Ultimately, if you want to feel consistently rested, alert, and energetic day after day, you need to be consistent about getting enough sleep each night. Experts say that the average adult needs 7-8 hours of sleep each night to avoid racking up a sleep deficit—and paying the price.
Your body has a clock. You’re not forced to live in sync with that clock, but when you can align your activities to its rhythms, things tend to go a lot better. Circadian rhythms, scientists now understand, can affect not only your sleep patterns but your weight, mood, and susceptibility to many diseases. Many systems in your body function by the release of hormones and the controlling of temperature—things that happen naturally as you sleep.
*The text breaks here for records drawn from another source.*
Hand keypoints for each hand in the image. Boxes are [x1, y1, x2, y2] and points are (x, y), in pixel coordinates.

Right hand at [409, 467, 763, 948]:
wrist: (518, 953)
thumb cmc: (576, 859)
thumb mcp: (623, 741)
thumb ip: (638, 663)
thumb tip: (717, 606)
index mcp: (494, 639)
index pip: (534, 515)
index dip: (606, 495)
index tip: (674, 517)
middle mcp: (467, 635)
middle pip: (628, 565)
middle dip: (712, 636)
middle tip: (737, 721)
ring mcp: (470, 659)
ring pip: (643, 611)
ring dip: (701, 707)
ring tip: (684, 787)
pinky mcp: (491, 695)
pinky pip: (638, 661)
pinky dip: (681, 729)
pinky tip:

The health benefits of sleep
Getting enough sleep is a crucial part of your overall well-being. Just like eating smart and getting active, good sleep is something to actively plan as part of your path to wellness.
Can getting adequate sleep help you fight illness? Absolutely. Sleep helps your immune system stay ready to fight off attacks. On the flip side, as Susan Zafarlotfi, PhD, clinical director of the Institute for Sleep-Wake Disorders at Hackensack University Medical Center tells WebMD, “If you have a weak immune system, you will likely be more prone to infection if you are not gtetting enough sleep.”
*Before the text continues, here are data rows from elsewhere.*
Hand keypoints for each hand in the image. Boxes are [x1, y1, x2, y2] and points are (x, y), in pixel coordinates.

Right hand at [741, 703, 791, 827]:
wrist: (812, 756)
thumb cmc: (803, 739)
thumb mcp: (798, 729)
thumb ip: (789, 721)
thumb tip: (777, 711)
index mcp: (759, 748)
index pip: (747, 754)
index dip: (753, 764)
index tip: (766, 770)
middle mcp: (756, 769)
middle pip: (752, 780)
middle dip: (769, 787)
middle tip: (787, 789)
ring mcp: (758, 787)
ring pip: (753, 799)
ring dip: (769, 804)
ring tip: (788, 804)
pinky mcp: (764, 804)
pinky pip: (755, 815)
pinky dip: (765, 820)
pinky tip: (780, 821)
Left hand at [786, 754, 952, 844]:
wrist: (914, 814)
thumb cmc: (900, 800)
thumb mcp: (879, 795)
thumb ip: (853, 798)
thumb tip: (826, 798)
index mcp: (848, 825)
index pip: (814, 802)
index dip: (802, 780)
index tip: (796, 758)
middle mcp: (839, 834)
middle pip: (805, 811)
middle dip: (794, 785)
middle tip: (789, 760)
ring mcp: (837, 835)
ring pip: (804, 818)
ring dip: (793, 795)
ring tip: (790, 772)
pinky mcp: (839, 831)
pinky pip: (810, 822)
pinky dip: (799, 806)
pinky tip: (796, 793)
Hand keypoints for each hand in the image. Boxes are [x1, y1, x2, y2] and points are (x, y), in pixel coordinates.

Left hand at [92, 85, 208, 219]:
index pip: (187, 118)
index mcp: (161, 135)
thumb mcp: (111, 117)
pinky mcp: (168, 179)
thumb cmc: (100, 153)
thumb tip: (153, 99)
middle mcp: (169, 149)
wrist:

And Diwakar Balachandran, MD, director of the Sleep Center at the University of Texas MD Anderson Cancer Center in Houston, adds that when you sleep, your body has a better fever response, which helps it fight infections. That may seem counter intuitive—a higher fever when you sleep more? but without that fever, you aren’t fighting off infections as well as you can.
So how do you get to sleep?
There are a number of natural methods to try. The first is to try to go to sleep at the same time every day—and wake up at the same time. give your body a reliable sleep pattern, and you’ll be more likely to be able to fall asleep at the right time.
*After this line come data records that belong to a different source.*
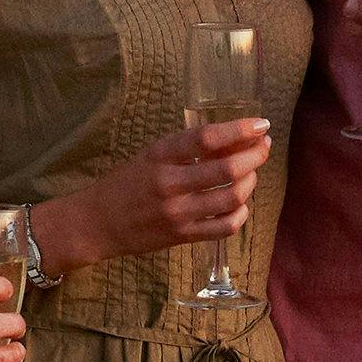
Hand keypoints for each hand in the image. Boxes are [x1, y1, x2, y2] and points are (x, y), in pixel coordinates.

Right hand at [63, 119, 272, 260]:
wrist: (98, 222)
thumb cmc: (128, 183)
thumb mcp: (151, 156)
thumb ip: (187, 149)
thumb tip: (234, 140)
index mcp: (160, 155)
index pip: (207, 138)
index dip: (240, 130)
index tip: (261, 124)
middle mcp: (169, 183)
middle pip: (227, 169)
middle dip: (255, 156)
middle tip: (263, 148)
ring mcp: (177, 212)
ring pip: (231, 197)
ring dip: (250, 183)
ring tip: (251, 174)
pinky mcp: (181, 236)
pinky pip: (224, 227)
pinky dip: (240, 213)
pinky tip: (240, 204)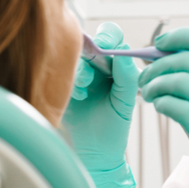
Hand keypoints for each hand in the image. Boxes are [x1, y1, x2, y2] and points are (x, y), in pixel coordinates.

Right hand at [63, 22, 139, 187]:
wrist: (95, 152)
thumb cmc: (114, 126)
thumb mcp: (125, 102)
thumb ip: (127, 77)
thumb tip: (123, 51)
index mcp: (115, 64)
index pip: (112, 36)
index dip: (109, 35)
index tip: (107, 46)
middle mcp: (96, 65)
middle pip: (90, 39)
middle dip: (93, 46)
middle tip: (96, 55)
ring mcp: (77, 73)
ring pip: (75, 57)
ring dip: (82, 68)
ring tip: (86, 86)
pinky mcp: (62, 85)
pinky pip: (61, 73)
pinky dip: (71, 81)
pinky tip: (79, 96)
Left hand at [138, 28, 188, 187]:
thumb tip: (174, 66)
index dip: (178, 36)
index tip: (160, 42)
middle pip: (182, 58)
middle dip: (156, 65)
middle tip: (146, 77)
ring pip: (172, 80)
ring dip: (154, 85)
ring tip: (151, 95)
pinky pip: (171, 104)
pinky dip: (161, 104)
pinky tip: (162, 108)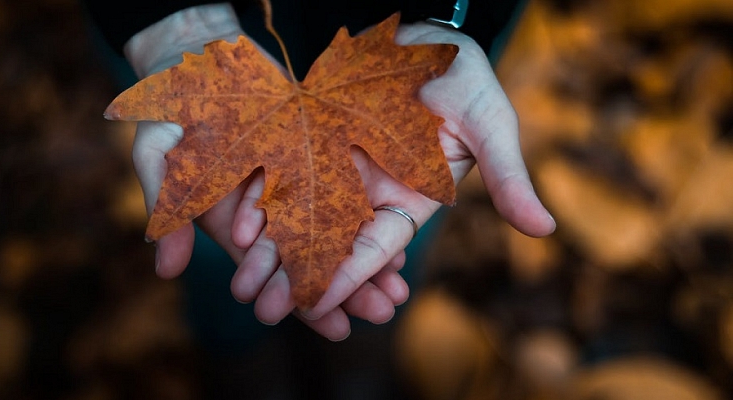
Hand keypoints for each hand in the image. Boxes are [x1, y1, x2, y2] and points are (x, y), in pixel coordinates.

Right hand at [124, 4, 409, 339]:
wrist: (194, 61)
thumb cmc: (168, 113)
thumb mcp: (157, 159)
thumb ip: (166, 211)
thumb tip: (165, 272)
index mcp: (232, 224)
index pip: (271, 273)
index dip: (302, 301)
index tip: (336, 328)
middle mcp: (268, 212)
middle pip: (311, 258)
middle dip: (346, 288)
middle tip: (382, 312)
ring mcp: (293, 183)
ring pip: (333, 229)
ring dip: (365, 260)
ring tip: (400, 287)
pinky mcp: (313, 153)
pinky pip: (344, 188)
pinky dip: (368, 213)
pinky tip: (399, 237)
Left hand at [239, 22, 555, 337]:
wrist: (426, 34)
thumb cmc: (466, 80)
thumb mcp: (490, 127)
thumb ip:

Having a hard time falling asleep and staying asleep? Take a look at your sleeping environment. make sure all TV, Computer, and phone screens are turned off well before it’s time to go to bed. You might even try blackout curtains to keep as much light out as possible—or find a comfortable sleep mask. Even a little light can disrupt your sleep. Also, a too-warm room can keep you awake. keep your bedroom’s temperature between 60 and 68 degrees Fahrenheit for maximum comfort.
Get comfortable. Pajamas that are too scratchy or tight can keep you awake. Try loose cotton, a long, soft nightshirt, or maybe even nothing at all. Keep your bed free of clutter so you can lie down without distraction. Invest in a good set of sheets as well—there’s nothing quite as soothing as slipping into soft, comfortable sheets. And if you share a bed, sleep on a mattress big enough that your partner’s natural movement doesn’t disturb you.
Getting to sleep at night may take some forethought during the day too. Avoiding caffeine after lunch, cutting back on the post-dinner alcoholic drink, and cutting out the “midnight snack”—all can help you drift off faster.
If you have insomnia or other persistent conditions that keep you from sleeping, see your doctor or a sleep specialist for proper treatment.
The bottom line is, making sleep a priority in your daily life can have an immediate, positive impact on your memory, mood and overall health. And getting your sleep is crucial to your vitality and well-being down the road.